Data excerpts
BEGIN

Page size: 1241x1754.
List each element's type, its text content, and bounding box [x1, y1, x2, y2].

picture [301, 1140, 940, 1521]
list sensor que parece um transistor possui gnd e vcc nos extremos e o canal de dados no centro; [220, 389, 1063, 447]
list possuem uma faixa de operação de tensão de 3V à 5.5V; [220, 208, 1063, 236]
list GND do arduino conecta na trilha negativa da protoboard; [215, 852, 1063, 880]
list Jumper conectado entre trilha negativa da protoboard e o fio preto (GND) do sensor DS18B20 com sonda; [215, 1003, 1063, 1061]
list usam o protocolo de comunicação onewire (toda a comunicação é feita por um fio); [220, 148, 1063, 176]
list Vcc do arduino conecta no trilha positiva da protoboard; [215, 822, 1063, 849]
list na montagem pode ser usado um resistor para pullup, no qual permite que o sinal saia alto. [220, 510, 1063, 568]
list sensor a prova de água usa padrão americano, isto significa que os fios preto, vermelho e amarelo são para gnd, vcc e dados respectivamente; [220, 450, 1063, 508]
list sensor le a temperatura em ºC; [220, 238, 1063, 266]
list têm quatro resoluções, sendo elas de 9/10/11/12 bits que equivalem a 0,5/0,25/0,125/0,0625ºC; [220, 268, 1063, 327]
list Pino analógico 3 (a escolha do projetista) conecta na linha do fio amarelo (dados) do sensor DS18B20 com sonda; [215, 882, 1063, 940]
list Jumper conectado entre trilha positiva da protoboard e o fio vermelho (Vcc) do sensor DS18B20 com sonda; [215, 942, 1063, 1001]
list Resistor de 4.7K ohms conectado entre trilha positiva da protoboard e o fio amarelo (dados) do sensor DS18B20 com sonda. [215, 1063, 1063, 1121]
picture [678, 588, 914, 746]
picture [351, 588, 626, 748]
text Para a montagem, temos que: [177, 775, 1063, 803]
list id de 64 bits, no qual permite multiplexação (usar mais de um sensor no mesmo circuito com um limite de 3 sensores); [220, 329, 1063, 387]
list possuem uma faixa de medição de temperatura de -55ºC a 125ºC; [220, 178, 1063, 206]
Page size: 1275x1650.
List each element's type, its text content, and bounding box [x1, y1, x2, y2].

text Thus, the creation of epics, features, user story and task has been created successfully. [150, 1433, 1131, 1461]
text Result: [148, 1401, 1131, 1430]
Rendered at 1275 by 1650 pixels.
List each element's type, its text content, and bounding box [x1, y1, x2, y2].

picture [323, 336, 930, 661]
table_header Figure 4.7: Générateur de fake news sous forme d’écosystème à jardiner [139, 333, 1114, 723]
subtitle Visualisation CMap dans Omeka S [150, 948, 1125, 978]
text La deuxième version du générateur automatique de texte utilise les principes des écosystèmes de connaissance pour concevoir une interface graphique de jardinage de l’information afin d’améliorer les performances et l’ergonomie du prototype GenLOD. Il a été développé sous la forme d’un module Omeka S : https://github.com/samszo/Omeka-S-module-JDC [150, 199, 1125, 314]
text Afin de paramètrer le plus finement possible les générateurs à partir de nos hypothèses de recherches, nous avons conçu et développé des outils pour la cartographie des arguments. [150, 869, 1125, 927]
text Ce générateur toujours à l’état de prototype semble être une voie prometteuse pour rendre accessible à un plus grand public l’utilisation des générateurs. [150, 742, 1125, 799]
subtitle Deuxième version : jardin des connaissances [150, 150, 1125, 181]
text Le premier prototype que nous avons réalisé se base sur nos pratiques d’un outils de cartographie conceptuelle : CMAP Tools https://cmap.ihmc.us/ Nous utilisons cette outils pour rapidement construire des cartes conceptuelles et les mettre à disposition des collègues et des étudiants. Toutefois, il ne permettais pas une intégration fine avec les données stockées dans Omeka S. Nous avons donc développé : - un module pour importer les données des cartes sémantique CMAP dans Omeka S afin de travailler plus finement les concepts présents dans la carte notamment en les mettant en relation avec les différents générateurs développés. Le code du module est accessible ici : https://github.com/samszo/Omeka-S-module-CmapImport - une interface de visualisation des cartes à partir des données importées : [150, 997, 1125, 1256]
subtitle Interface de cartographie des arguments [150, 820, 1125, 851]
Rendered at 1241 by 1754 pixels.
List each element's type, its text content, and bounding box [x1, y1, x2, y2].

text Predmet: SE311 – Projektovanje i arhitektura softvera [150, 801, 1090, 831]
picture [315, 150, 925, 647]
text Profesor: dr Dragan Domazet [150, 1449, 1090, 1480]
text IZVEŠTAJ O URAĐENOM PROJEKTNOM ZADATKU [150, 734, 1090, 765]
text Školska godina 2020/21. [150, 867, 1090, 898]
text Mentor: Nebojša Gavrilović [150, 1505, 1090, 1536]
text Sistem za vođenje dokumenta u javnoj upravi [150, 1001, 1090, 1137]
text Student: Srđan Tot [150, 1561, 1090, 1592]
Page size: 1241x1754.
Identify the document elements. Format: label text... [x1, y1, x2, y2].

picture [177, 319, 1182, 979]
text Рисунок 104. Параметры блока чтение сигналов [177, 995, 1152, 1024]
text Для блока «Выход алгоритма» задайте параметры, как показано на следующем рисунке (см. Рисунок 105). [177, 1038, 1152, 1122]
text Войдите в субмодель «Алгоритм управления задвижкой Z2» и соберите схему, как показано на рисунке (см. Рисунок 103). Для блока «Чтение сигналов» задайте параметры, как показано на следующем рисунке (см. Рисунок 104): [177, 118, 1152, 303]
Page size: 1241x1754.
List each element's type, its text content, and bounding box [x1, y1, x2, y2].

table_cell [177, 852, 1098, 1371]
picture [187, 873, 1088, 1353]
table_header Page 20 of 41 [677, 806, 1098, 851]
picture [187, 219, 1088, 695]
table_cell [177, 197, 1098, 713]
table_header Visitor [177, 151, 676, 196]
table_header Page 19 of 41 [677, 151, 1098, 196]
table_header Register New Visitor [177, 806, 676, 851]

END

Every entry above should be transcribed exactly and in full.

* ANSWER FOR THIS EXERCISE:
Page size: 1241x1754.
List each element's type, its text content, and bounding box [x1, y1, x2, y2].

picture [301, 1140, 940, 1521]
list sensor que parece um transistor possui gnd e vcc nos extremos e o canal de dados no centro; [220, 389, 1063, 447]
list possuem uma faixa de operação de tensão de 3V à 5.5V; [220, 208, 1063, 236]
list GND do arduino conecta na trilha negativa da protoboard; [215, 852, 1063, 880]
list Jumper conectado entre trilha negativa da protoboard e o fio preto (GND) do sensor DS18B20 com sonda; [215, 1003, 1063, 1061]
list usam o protocolo de comunicação onewire (toda a comunicação é feita por um fio); [220, 148, 1063, 176]
list Vcc do arduino conecta no trilha positiva da protoboard; [215, 822, 1063, 849]
list na montagem pode ser usado um resistor para pullup, no qual permite que o sinal saia alto. [220, 510, 1063, 568]
list sensor a prova de água usa padrão americano, isto significa que os fios preto, vermelho e amarelo são para gnd, vcc e dados respectivamente; [220, 450, 1063, 508]
list sensor le a temperatura em ºC; [220, 238, 1063, 266]
list têm quatro resoluções, sendo elas de 9/10/11/12 bits que equivalem a 0,5/0,25/0,125/0,0625ºC; [220, 268, 1063, 327]
list Pino analógico 3 (a escolha do projetista) conecta na linha do fio amarelo (dados) do sensor DS18B20 com sonda; [215, 882, 1063, 940]
list Jumper conectado entre trilha positiva da protoboard e o fio vermelho (Vcc) do sensor DS18B20 com sonda; [215, 942, 1063, 1001]
list Resistor de 4.7K ohms conectado entre trilha positiva da protoboard e o fio amarelo (dados) do sensor DS18B20 com sonda. [215, 1063, 1063, 1121]
picture [678, 588, 914, 746]
picture [351, 588, 626, 748]
text Para a montagem, temos que: [177, 775, 1063, 803]
list id de 64 bits, no qual permite multiplexação (usar mais de um sensor no mesmo circuito com um limite de 3 sensores); [220, 329, 1063, 387]
list possuem uma faixa de medição de temperatura de -55ºC a 125ºC; [220, 178, 1063, 206]
Page size: 1275x1650.
List each element's type, its text content, and bounding box [x1, y1, x2, y2].

text Thus, the creation of epics, features, user story and task has been created successfully. [150, 1433, 1131, 1461]
text Result: [148, 1401, 1131, 1430]
Rendered at 1275 by 1650 pixels.
List each element's type, its text content, and bounding box [x1, y1, x2, y2].

picture [323, 336, 930, 661]
table_header Figure 4.7: Générateur de fake news sous forme d’écosystème à jardiner [139, 333, 1114, 723]
subtitle Visualisation CMap dans Omeka S [150, 948, 1125, 978]
text La deuxième version du générateur automatique de texte utilise les principes des écosystèmes de connaissance pour concevoir une interface graphique de jardinage de l’information afin d’améliorer les performances et l’ergonomie du prototype GenLOD. Il a été développé sous la forme d’un module Omeka S : https://github.com/samszo/Omeka-S-module-JDC [150, 199, 1125, 314]
text Afin de paramètrer le plus finement possible les générateurs à partir de nos hypothèses de recherches, nous avons conçu et développé des outils pour la cartographie des arguments. [150, 869, 1125, 927]
text Ce générateur toujours à l’état de prototype semble être une voie prometteuse pour rendre accessible à un plus grand public l’utilisation des générateurs. [150, 742, 1125, 799]
subtitle Deuxième version : jardin des connaissances [150, 150, 1125, 181]
text Le premier prototype que nous avons réalisé se base sur nos pratiques d’un outils de cartographie conceptuelle : CMAP Tools https://cmap.ihmc.us/ Nous utilisons cette outils pour rapidement construire des cartes conceptuelles et les mettre à disposition des collègues et des étudiants. Toutefois, il ne permettais pas une intégration fine avec les données stockées dans Omeka S. Nous avons donc développé : - un module pour importer les données des cartes sémantique CMAP dans Omeka S afin de travailler plus finement les concepts présents dans la carte notamment en les mettant en relation avec les différents générateurs développés. Le code du module est accessible ici : https://github.com/samszo/Omeka-S-module-CmapImport - une interface de visualisation des cartes à partir des données importées : [150, 997, 1125, 1256]
subtitle Interface de cartographie des arguments [150, 820, 1125, 851]
Rendered at 1241 by 1754 pixels.
List each element's type, its text content, and bounding box [x1, y1, x2, y2].

text Predmet: SE311 – Projektovanje i arhitektura softvera [150, 801, 1090, 831]
picture [315, 150, 925, 647]
text Profesor: dr Dragan Domazet [150, 1449, 1090, 1480]
text IZVEŠTAJ O URAĐENOM PROJEKTNOM ZADATKU [150, 734, 1090, 765]
text Školska godina 2020/21. [150, 867, 1090, 898]
text Mentor: Nebojša Gavrilović [150, 1505, 1090, 1536]
text Sistem za vođenje dokumenta u javnoj upravi [150, 1001, 1090, 1137]
text Student: Srđan Tot [150, 1561, 1090, 1592]
Page size: 1241x1754.
Identify the document elements. Format: label text... [x1, y1, x2, y2].

picture [177, 319, 1182, 979]
text Рисунок 104. Параметры блока чтение сигналов [177, 995, 1152, 1024]
text Для блока «Выход алгоритма» задайте параметры, как показано на следующем рисунке (см. Рисунок 105). [177, 1038, 1152, 1122]
text Войдите в субмодель «Алгоритм управления задвижкой Z2» и соберите схему, как показано на рисунке (см. Рисунок 103). Для блока «Чтение сигналов» задайте параметры, как показано на следующем рисунке (см. Рисунок 104): [177, 118, 1152, 303]
Page size: 1241x1754.
List each element's type, its text content, and bounding box [x1, y1, x2, y2].

table_cell [177, 852, 1098, 1371]
picture [187, 873, 1088, 1353]
table_header Page 20 of 41 [677, 806, 1098, 851]
picture [187, 219, 1088, 695]
table_cell [177, 197, 1098, 713]
table_header Visitor [177, 151, 676, 196]
table_header Page 19 of 41 [677, 151, 1098, 196]
table_header Register New Visitor [177, 806, 676, 851]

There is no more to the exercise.